起きているときはもちろん、眠っているときも毎日休むことなく繰り返されている呼吸。
この生命に欠かせない働きである呼吸によって、身体は無意識に体内に酸素を取り入れ体外へ二酸化炭素を排出する動きを行っています。
では、ヨガで大切とされる呼吸とは、この生命維持のための呼吸のことでしょうか?
いいえ。実は、ヨガでは意識的に行う呼吸を、「呼吸法=プラーナーヤーマ」と言い、重要視しているのです。
この呼吸法(プラーナーヤーマ)を身につけることで、身体や心、普段の生活にもうれしい効果がでてきます。
そう、意識的に呼吸をするだけで日常がもっと明るく、ハッピーになる可能性が!
本記事では、その呼吸法(プラーナーヤーマ)を、現役のヨガインストラクターが正しい方法とその効果と合わせてご紹介します。
Contents
呼吸と呼吸法は何が違う?
では、普段の呼吸と、ヨガの呼吸法(プラーナーヤーマ)の違いをみていきましょう。
まず、普段の呼吸は、先ほど紹介しましたが、「無意識」に行われています。そしてこれが、体内に酸素を取り込み二酸化炭素を体外へ排出するという、言わば体の中のガス交換を指します。
それに対し、ヨガの呼吸法とは意識的に呼吸を行うことで、体中に生命エネルギーを巡らせることを指します。
この生命エネルギーのことを、サンスクリット語でプラーナといいます。
このプラーナを意識的に体内でコントロールして巡らせることを、プラーナーヤーマと言います。
ポイントは「意識的に」呼吸を行うということ。
また、息を吸って、息を吐くためには、体内ではたくさんの筋肉が動き、内臓が動いています。
そのため、意識的に呼吸を行うことで、体内にもうれしい変化が起こります。
例えば、息を吸い込んだ時にお腹を膨らませる腹式呼吸を例に見ていくと、まずは横隔膜が下がり、内臓を押し下げる事で、肺が膨らむスペースを体内に確保します。
そして、約3億個あるといわれる肺胞が膨らみ、心臓を通して身体中へ酸素が供給されていきます。3億個ある肺胞で取り入れたれた酸素が、体内の約60兆個ある細胞へ届くのだから、体内を巡るエネルギーは絶大!
意識しない普段の呼吸では、『肺は30%の機能しか使われていない』という一説もありますが、
呼吸法を練習することで、呼吸で使われる筋肉も鍛えられ、肺機能を引き上げることも期待できます。また、呼吸量が増えると、内臓への刺激も行われるため、体内循環も良くなるとも言われています。
呼吸法の効果
心臓の鼓動や腸の動き、体温調節など、生命活動に必要な動きをつかさどる自律神経ですが、無意識の中でおこなわれているため、私たちが意識的に支配することはできません。

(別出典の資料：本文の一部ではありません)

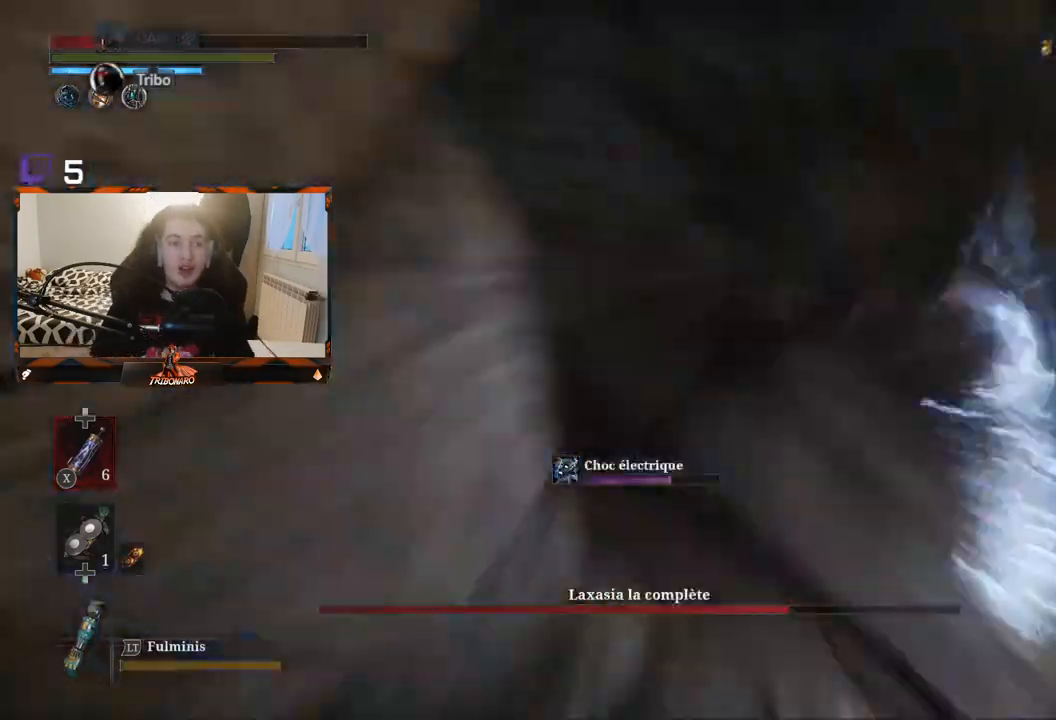
{"buttons": [], "left_stick": "center", "right_stick": "center", "events": []}
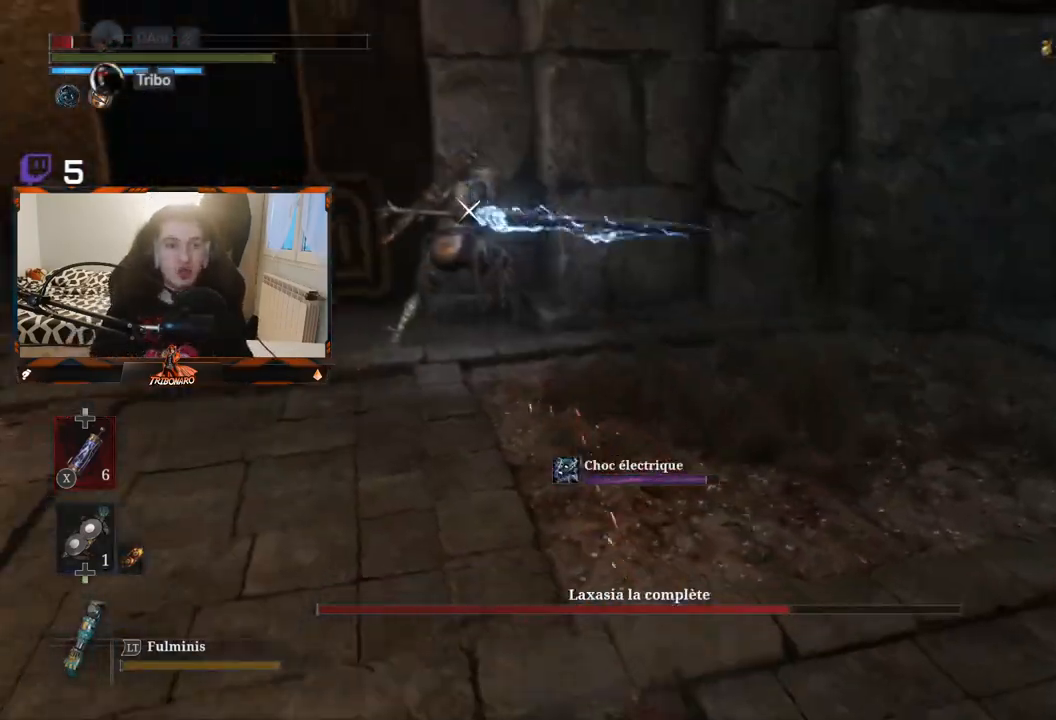
{"buttons": [], "left_stick": "up-right", "right_stick": "center", "events": [[200, "left_stick", "up-right"], [250, "B", "down"], [367, "B", "up"]]}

しかし、「呼吸」だけは自律神経の支配下にありながら、唯一私たちが自分でコントロールできるもの。そのコントロール方法を身に着けることができるのが呼吸法になります。
それでは、呼吸法の効果を紹介していきます。
①体のコンディションがアップ
呼吸法を身に着けることで、筋肉や内臓が刺激されるとお話ししましたが、内臓が活性化することで、老廃物の排出や血液の循環がアップします。これにより、便秘や冷え性の緩和が期待できるでしょう。

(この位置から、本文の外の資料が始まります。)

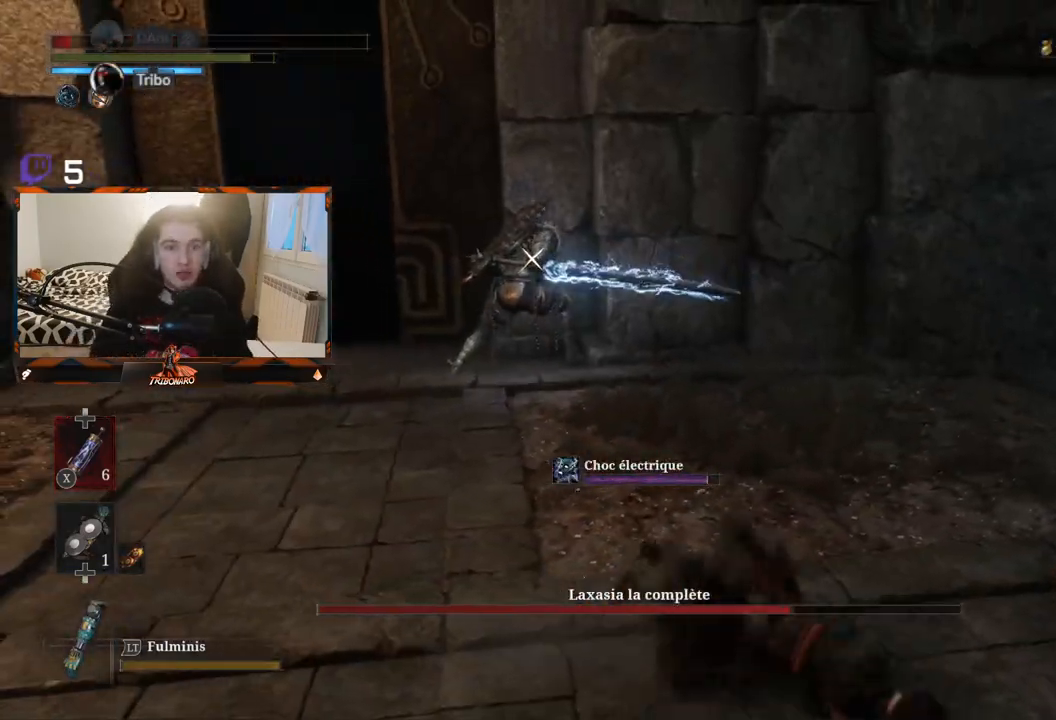
{"buttons": [], "left_stick": "up-left", "right_stick": "center", "events": [[83, "left_stick", "center"], [217, "left_stick", "up"], [383, "left_stick", "up-left"]]}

また、普段の何倍もの酸素を体内に取り込むことで、老廃物が体外へ排出されやすくなったり、ストレスによる疲労感も和らぐ効果があると言われています。
②マインドにも効果あり
身体だけではなく、心(精神面)にも効果が。
先ほど、自立神経の支配下で唯一コントロールできるのが「呼吸」とお伝えしましたが、ここ一番の勝負に出たい時に呼吸法が手助けをしてくれます。
例えば、緊張や不安から心臓の鼓動が速くなり、手足が少し冷たく感じるような時、呼吸法を実践することで、自分で自律神経配下にある動きをコントロールすることができるようになります。
酸素をたくさん取り入れ、リラックス効果や血液循環をアップさせれば、緊張や不安を緩和させられるでしょう。
「トップアスリートが実践 人生が変わる最高の呼吸法」という書籍が出版されるなど、近年、アスリートや経営者からも、呼吸法が注目されています。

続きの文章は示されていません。